Brandir les menaces de délocalisations

A tout cela, certains ajoutent un argument macro-économique. Ils brandissent en effet les menaces pour l'emploi et les délocalisations. Le PDG de Krys, Jean-Pierre Champion déplore ainsi, en faisant référence aux économies évoquées par Benoît Hamon :

"On peut gagner un milliard à condition de détruire 5.000 emplois et de délocaliser 5 usines."

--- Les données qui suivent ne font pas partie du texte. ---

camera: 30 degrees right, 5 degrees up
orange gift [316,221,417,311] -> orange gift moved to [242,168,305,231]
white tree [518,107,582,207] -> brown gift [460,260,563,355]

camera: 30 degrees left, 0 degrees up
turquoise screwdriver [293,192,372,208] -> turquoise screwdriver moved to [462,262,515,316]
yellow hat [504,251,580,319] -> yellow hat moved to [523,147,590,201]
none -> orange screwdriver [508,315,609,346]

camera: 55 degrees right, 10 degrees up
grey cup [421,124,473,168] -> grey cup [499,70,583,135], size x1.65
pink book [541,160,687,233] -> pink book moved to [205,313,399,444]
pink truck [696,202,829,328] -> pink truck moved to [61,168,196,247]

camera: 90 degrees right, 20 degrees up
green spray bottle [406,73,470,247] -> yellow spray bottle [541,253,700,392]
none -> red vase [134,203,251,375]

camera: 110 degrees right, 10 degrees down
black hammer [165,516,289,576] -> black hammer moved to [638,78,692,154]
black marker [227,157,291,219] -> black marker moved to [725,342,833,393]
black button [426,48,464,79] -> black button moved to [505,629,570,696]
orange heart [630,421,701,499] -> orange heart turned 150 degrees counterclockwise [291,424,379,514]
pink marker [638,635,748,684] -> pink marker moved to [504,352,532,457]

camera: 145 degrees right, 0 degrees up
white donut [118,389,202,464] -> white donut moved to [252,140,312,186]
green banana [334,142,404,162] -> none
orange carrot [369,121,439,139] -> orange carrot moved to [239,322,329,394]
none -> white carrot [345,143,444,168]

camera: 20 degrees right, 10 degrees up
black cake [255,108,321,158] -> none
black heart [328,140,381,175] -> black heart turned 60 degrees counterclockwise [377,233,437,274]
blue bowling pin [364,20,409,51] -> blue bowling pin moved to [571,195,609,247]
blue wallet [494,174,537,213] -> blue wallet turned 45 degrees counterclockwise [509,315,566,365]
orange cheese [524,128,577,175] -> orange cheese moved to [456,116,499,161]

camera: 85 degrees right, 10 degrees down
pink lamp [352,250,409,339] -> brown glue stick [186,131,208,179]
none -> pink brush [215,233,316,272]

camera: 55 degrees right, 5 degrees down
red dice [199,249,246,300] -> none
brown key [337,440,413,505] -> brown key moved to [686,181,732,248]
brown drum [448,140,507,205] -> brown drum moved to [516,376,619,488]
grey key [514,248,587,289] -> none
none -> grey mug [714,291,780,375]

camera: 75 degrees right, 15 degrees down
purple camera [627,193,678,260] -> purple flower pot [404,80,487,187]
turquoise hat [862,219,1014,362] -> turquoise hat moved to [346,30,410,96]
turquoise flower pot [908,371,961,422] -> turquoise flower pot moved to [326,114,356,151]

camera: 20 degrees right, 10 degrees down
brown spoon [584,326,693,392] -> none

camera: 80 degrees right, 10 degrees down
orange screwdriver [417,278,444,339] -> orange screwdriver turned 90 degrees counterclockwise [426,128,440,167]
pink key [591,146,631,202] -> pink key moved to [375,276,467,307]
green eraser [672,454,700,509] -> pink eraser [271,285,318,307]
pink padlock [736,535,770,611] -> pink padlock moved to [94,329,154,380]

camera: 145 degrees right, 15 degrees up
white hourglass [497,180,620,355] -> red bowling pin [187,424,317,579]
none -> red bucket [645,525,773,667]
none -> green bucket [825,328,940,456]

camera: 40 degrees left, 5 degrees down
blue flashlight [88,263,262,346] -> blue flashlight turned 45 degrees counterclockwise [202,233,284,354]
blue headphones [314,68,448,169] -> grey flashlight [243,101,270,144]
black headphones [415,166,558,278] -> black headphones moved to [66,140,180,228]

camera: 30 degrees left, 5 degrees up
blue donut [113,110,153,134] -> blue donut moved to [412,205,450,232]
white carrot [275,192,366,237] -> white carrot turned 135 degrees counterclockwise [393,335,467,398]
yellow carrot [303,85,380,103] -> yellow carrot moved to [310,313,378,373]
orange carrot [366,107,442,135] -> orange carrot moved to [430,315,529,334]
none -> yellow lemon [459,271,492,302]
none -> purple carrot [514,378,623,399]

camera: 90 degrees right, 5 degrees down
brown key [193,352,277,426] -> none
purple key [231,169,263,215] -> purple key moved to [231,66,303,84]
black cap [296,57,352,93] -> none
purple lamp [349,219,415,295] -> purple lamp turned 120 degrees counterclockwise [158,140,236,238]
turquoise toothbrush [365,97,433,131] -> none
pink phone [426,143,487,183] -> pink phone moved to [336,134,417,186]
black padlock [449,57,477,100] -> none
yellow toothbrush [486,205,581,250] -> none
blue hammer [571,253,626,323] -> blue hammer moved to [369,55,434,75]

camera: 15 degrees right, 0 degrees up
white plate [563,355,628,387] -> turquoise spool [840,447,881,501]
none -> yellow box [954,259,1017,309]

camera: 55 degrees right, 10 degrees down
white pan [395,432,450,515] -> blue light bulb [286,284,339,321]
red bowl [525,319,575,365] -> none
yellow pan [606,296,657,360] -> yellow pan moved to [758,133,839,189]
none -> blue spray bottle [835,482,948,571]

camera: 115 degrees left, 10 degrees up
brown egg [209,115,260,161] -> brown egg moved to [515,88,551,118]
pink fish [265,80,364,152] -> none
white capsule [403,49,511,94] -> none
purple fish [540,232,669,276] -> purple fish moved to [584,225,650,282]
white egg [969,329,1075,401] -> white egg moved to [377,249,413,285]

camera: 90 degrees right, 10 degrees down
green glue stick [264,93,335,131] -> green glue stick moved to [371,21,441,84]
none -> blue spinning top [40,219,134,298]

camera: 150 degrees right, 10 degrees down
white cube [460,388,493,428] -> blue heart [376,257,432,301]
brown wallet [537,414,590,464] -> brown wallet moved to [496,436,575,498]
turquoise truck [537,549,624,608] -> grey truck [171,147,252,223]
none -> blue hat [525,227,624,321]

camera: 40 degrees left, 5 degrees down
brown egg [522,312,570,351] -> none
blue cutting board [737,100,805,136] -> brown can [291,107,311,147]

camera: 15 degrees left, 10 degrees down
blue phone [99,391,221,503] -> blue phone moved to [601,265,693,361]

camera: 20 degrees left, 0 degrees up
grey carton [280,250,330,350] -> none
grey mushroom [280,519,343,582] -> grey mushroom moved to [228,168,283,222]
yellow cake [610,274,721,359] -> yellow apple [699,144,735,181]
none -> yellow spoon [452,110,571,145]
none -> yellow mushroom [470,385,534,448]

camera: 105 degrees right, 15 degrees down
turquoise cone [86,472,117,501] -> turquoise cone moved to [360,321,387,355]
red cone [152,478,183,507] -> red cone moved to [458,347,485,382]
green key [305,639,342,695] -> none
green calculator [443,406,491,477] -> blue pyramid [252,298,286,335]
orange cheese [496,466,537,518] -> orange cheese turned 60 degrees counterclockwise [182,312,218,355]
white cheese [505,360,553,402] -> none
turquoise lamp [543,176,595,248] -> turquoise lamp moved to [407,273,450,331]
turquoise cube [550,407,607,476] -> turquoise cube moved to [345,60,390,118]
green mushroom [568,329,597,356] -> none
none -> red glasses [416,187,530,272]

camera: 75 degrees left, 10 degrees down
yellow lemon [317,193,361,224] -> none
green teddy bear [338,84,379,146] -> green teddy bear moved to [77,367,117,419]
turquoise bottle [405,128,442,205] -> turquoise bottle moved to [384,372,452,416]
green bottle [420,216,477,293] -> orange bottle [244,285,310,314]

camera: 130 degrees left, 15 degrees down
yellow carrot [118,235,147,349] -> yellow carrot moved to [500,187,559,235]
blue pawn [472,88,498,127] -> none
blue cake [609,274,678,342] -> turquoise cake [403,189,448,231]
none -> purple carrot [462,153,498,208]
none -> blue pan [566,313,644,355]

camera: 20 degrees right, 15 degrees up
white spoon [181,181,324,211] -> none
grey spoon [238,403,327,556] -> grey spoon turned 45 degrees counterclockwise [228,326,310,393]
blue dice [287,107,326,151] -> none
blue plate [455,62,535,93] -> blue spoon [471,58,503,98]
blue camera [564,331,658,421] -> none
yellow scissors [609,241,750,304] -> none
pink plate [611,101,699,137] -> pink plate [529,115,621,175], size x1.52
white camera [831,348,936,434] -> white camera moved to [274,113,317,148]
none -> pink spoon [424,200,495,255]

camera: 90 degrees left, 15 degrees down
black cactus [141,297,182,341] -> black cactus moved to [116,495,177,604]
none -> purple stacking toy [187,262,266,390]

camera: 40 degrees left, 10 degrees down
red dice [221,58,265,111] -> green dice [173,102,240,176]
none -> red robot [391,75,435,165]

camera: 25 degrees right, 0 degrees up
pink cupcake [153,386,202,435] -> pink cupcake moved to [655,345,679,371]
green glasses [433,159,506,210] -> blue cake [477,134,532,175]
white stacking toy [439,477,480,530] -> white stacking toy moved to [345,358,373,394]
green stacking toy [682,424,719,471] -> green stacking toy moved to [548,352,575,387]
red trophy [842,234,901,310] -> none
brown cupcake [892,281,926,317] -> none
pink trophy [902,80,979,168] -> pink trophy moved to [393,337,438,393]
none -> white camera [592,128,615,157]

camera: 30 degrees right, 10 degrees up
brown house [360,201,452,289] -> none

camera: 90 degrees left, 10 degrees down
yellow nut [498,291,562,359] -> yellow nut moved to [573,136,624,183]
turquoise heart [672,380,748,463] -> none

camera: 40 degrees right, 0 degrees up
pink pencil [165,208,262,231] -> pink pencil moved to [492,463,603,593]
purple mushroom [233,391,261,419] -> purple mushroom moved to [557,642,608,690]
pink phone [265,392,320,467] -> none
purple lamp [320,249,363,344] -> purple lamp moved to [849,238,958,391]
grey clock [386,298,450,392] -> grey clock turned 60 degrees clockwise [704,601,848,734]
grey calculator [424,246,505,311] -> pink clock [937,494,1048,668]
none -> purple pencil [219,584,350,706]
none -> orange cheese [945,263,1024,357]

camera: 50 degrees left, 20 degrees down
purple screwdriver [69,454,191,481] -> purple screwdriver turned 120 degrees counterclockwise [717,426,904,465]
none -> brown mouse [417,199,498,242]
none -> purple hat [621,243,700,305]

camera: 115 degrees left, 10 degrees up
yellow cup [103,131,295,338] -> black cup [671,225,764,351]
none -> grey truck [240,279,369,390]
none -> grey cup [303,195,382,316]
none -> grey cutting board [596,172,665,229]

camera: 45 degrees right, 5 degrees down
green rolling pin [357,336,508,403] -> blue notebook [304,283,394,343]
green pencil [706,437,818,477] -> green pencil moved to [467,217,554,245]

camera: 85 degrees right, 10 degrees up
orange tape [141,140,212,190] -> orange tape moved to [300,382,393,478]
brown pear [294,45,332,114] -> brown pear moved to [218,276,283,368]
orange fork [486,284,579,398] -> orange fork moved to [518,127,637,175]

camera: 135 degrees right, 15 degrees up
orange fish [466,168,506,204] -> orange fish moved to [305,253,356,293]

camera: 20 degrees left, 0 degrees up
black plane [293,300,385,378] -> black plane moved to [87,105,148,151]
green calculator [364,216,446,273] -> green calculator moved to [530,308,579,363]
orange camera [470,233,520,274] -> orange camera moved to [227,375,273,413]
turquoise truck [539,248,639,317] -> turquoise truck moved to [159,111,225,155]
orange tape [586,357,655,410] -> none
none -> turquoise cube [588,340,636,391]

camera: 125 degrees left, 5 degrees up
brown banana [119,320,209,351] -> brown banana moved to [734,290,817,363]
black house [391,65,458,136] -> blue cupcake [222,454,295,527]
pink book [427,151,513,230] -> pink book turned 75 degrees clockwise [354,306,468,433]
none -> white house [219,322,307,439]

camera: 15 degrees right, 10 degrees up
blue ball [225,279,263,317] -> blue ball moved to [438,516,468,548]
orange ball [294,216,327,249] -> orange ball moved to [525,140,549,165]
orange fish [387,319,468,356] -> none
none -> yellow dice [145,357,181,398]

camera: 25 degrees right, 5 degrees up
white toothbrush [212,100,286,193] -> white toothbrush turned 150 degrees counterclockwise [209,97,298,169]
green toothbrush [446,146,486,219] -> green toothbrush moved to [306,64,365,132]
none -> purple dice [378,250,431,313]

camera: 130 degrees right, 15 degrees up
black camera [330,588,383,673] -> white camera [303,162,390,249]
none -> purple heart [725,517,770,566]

Un argument balayé à l'UFC où l'on rappelle que "depuis quinze les offres bas de gamme à 120 ou 150 euros pour les premier prix de lunettes avec verres progressifs sont entièrement réalisé à l'étranger". Chez les indépendants, Stéphanie Dangre pointe également le fait que les "lunettes le low-cost existent aussi en boutique, où au moins, des prises de mesures sont réalisées".

Ils sont déjà sur le web...

Et puisque le meilleur système de défense reste encore l'attaque, les opticiens se mettent de plus en plus… au web. Krys par exemple propose de choisir, commander et payer ses lunettes en ligne, en téléchargeant une ordonnance, puis d'aller récupérer ses lunettes en boutiques. 

"Les consommateurs peuvent faire leur comparaison en ligne, donc nous nous alignons" sur des prix affichés en moyenne deux fois moins élevés que dans les commerces classiques, assume Jean-Pierre Champion. Ce qui ne l'empêche pas de fustiger un "modèle économique [des pure-players] qui ne serait pas rentable.

Une analyse partagée par Philippe Peyrard, le patron d'Atol pour qui, les "pure players",

"ce sont surtout des financiers dont le modèle consiste à avoir un maximum de clients puis de revendre à des fonds pour faire un coup."

Chez Atol donc, pas question de se soumettre au système du "click and mortar", qui consiste à acheter en ligne et récupérer son produit en magasin. Cependant, même pour les plus réfractaires, le web a une utilité. De plus en plus, les pages internet des opticiens incluent des catalogues interactifs qui propose "d'essayer des lunettes virtuelles". Philippe Peyrard vante le sien :

 "Nous proposons une expérience d'avant vente où le consommateur peut essayer le produit de façon virtuelle, changer les branches, la forme, mais il faut se rendre en magasin pour un essayage complet".

L'expérience en question se conclue simplement sur la création d'un document avec un code de référence. Un système où il ne serait pas très compliqué, en cas de besoin de rajouter des prix et de permettre des transactions en ligne...

Des "Etats Généraux de l'optique"

"Nous n'avons pas peur de la concurrence à condition qu'elle soit saine (…) nous ne sommes pas contre internet à condition que ce soit utilisé intelligemment", conclue Stéphanie Dangre. En attendant que le système "commande en ligne" et "essayage en boutique", une sorte de "drive" des lunettes donc, se démocratise,  la représentante d'un groupe d'opticiens indépendants demande "des Etats Généraux de l'optique, pour que nos préoccupations sur la santé soient prises en compte".